En su centenario, San Juan Pablo II invita a decantarse por la historiografía de la nariz de Cleopatra, que, según Pascal, habría cambiado la faz de la Tierra si hubiera sido más corta. Sin ese Papa, la historia sería otra y peor. Uno ya viene decantado desde que leyó La miseria del historicismo de Karl Popper, antídoto contra el determinismo. La mandanga, en su versión más depurada, se llama materialismo histórico, y ha permitido a varias generaciones atravesar la escuela y la Universidad sin conocer personajes del pasado. El gigante polaco no solo derrotó al comunismo; su figura también desmonta la teoría subyacente. Pero el mundo no se ha enterado.

Hay marxistas metodológicos de verdad, raras aves que sí conocen

la historia y se deleitan con la ortodoxa selección de hechos. Luego están los innumerables individuos que, al opinar, son marxistas sin saberlo, del mismo modo que el Jourdain de Molière hablaba en prosa.

Pero ojo, burgueses gentilhombres, porque un espíritu se cierne sobre Europa y sobre la cultura occidental: el espíritu de Juan Pablo II. A Marx hay que darle siempre la vuelta, como a un calcetín, administrarle el mismo insolente tratamiento que él aplicó a Hegel. Así veremos que la doctrina que impregna a tanto inconsciente de dos o tres libros se presentó en origen como «científica» porque era pura superstición. O que los filósofos se están limitado a transformar el mundo cuando de lo que se trata es de interpretarlo. A similar conclusión llegaba aquí el otro día Jon Juaristi. O quizá Gabriel Albiac. Me van a disculpar, ambos brillan tanto que te pueden cegar.

A lo que iba. Revisamos la biografía de San Juan Pablo II sin anteojeras.

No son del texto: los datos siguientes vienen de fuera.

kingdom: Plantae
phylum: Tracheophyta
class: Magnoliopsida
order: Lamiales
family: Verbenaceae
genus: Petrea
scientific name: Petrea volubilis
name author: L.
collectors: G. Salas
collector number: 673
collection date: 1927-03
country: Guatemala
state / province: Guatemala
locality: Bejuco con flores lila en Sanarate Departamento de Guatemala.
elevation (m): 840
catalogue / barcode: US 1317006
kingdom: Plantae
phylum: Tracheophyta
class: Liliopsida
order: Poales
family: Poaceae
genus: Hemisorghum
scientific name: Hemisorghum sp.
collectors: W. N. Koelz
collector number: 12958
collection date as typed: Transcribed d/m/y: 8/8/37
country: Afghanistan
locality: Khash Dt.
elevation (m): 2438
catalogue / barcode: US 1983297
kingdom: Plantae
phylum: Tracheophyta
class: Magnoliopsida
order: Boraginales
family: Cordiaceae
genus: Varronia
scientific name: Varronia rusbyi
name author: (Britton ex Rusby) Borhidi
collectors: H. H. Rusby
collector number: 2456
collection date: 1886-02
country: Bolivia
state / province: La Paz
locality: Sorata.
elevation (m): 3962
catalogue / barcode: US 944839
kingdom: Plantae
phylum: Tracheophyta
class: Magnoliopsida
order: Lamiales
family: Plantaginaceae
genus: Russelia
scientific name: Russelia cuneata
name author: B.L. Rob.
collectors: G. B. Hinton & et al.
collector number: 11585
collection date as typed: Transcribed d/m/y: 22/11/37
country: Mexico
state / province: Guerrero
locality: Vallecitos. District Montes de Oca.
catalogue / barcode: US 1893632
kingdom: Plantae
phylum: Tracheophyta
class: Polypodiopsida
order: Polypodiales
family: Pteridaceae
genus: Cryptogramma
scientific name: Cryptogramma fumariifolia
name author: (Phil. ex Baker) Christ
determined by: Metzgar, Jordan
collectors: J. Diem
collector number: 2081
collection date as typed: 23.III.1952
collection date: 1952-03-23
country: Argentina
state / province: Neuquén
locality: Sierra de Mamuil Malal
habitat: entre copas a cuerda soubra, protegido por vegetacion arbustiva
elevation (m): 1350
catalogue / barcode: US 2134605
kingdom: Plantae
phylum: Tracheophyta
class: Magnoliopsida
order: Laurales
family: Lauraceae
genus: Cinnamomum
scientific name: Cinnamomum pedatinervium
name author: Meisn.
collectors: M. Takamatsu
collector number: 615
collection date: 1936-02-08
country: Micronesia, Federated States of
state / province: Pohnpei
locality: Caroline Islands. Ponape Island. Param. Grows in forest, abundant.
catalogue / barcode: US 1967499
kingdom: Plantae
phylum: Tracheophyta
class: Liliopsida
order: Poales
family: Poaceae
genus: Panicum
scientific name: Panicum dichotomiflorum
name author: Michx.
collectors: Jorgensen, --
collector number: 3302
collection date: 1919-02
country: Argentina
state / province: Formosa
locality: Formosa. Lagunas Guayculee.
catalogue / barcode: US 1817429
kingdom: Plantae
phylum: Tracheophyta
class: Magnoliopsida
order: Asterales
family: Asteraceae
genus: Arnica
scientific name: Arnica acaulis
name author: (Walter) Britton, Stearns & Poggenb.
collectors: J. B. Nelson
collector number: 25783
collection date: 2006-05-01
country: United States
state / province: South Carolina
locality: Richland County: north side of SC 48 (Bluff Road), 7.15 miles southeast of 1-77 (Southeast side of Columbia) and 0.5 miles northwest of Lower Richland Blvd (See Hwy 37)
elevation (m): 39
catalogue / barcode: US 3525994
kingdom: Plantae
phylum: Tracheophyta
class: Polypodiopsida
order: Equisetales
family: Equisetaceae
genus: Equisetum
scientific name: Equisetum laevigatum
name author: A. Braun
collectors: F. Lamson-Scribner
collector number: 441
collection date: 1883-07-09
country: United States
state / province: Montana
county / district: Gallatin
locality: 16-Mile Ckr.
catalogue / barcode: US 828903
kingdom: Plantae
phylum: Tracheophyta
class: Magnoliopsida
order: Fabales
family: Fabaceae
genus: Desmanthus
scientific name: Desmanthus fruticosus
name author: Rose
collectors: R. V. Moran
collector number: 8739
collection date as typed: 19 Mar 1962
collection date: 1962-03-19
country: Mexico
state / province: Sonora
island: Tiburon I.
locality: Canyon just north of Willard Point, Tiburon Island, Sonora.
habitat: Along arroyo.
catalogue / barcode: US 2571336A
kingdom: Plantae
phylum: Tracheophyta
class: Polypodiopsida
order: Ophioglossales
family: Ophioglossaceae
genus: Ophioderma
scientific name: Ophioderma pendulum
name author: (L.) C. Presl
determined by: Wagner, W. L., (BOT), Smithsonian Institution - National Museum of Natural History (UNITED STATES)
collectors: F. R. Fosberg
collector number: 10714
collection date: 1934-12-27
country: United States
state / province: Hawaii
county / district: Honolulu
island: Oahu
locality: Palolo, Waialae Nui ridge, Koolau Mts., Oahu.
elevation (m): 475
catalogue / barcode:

Le vemos erguirse y avalar la nariz de Cleopatra, y sentimos gratitud y admiración desbordantes. Lidiar con los dos totalitarismos del siglo XX. Sufrirlos en sus carnes y en las de sus amigos. Tantear la realidad desde el teatro, la poesía, el ensayo y, por fin, modelarla desde el más elitista de los géneros literarios: la encíclica. De joven descubrió la entrada a todas las sutilezas en San Juan de la Cruz. Lo abordó en español, quedó fascinado, supo que ahí estaba todo, le consagró su tesis doctoral.

Me pregunto cómo llegaron a acariciar un oído polaco, con tan perdurable dulzura, esos versos que abarcan la plenitud del Universo mediante una bellísima enumeración. Arranca con «Mi amado, las montañas, // los valles solitarios nemorosos», y termina en el lecho florido. En El Aleph, Borges, puesto a simular la visión del todo, o de todo, recurrió a esa misma técnica. No sin antes echar mano de este delicado truco de mago virtuoso: «¿Cómo transmitir a los otros el infinito Aleph, que mi temerosa memoria apenas abarca? Los místicos, en análogo trance, prodigan los emblemas». ¡Zas! Escamoteaba, a la vista de todos, al místico por excelencia porque estaba a punto de enumerar para englobar. Pero en prosa, Jourdain.